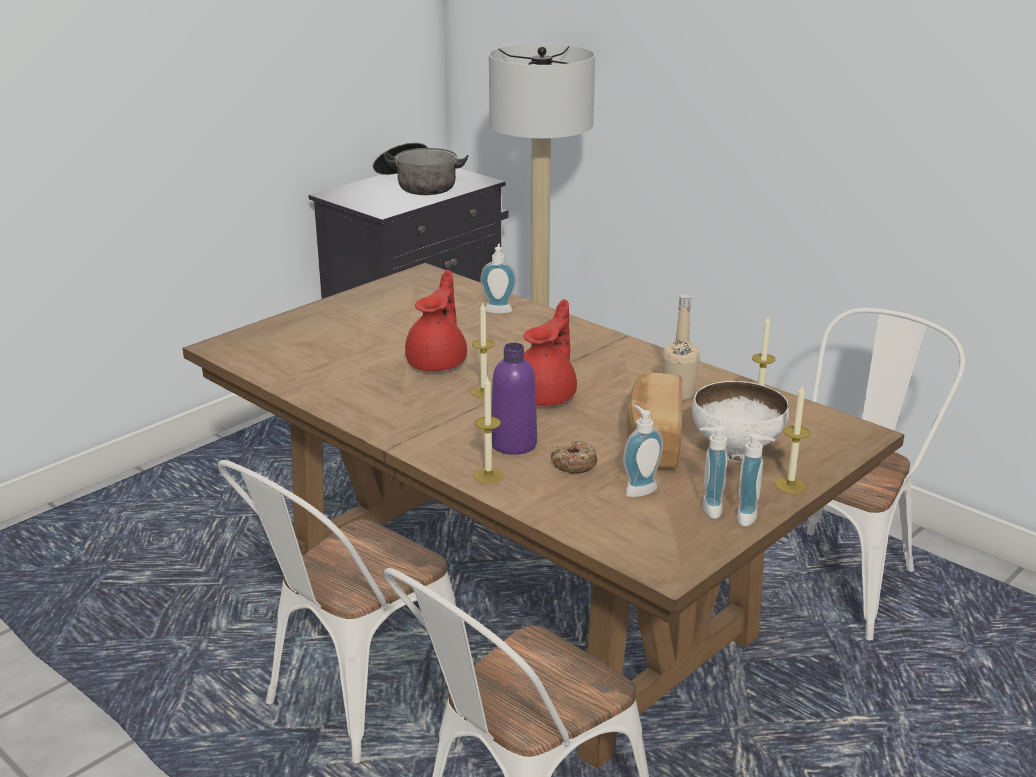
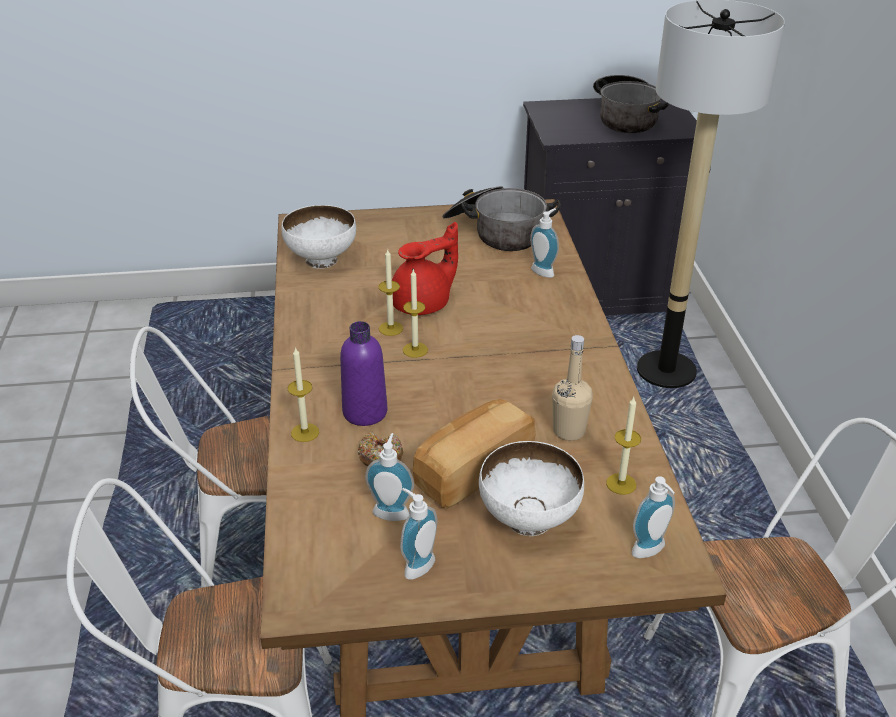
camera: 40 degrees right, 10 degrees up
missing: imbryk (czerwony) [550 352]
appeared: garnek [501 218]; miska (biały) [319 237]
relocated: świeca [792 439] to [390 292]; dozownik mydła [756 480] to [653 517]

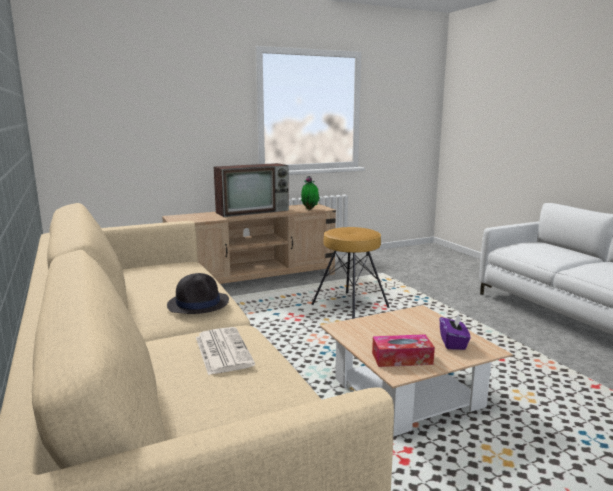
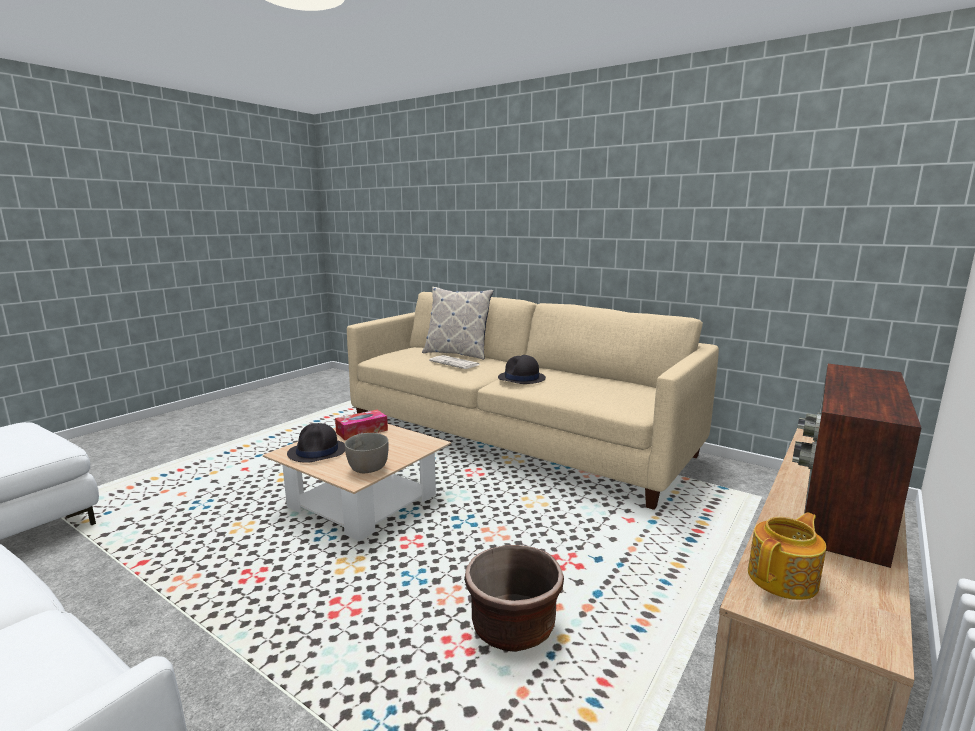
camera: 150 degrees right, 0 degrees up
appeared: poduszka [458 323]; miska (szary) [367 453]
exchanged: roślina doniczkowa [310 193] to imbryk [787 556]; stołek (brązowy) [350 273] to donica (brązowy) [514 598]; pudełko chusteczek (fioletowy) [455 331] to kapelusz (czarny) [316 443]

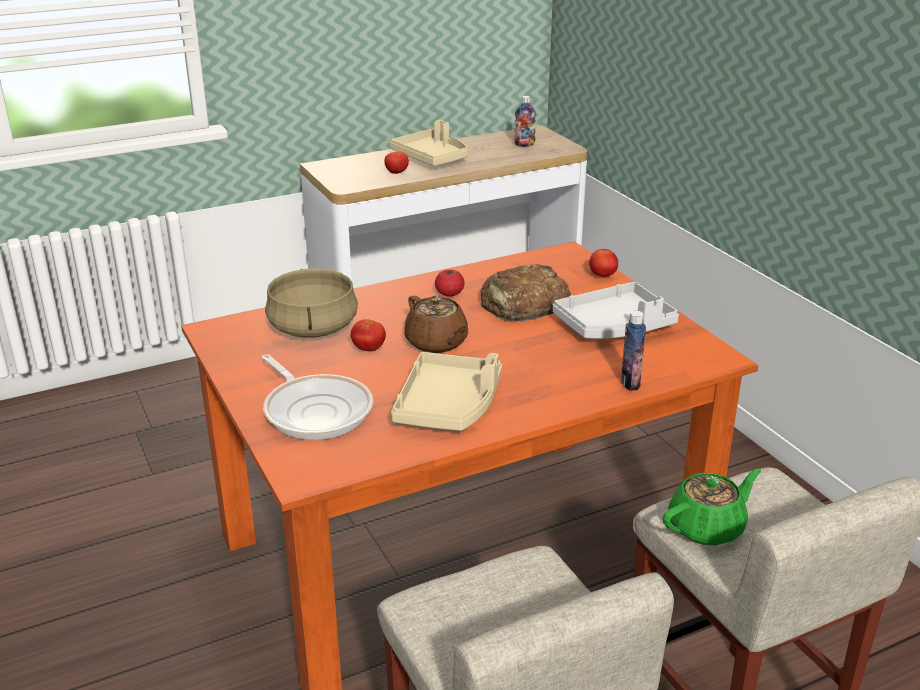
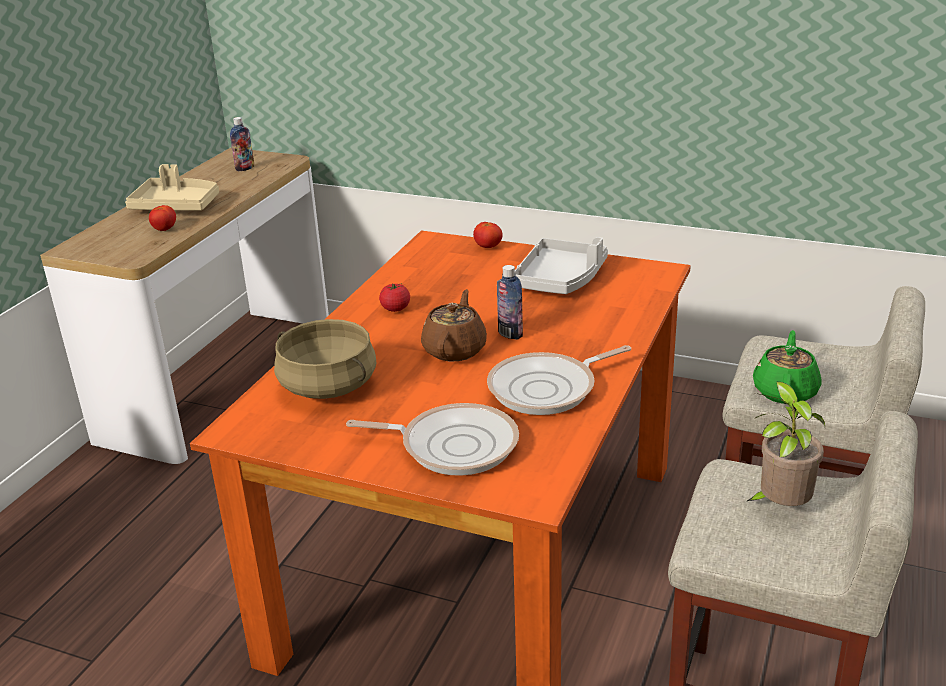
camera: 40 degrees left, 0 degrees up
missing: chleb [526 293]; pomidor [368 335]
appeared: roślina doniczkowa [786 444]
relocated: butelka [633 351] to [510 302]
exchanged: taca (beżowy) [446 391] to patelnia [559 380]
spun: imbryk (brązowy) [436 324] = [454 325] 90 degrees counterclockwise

==============================

Pictures stay out. Print the data exactly, from its first line through the line containing "appeared: poduszka [458".

** Task solution **
camera: 40 degrees right, 10 degrees up
missing: imbryk (czerwony) [550 352]
appeared: garnek [501 218]; miska (biały) [319 237]
relocated: świeca [792 439] to [390 292]; dozownik mydła [756 480] to [653 517]

camera: 150 degrees right, 0 degrees up
appeared: poduszka [458 323]; miska (szary) [367 453]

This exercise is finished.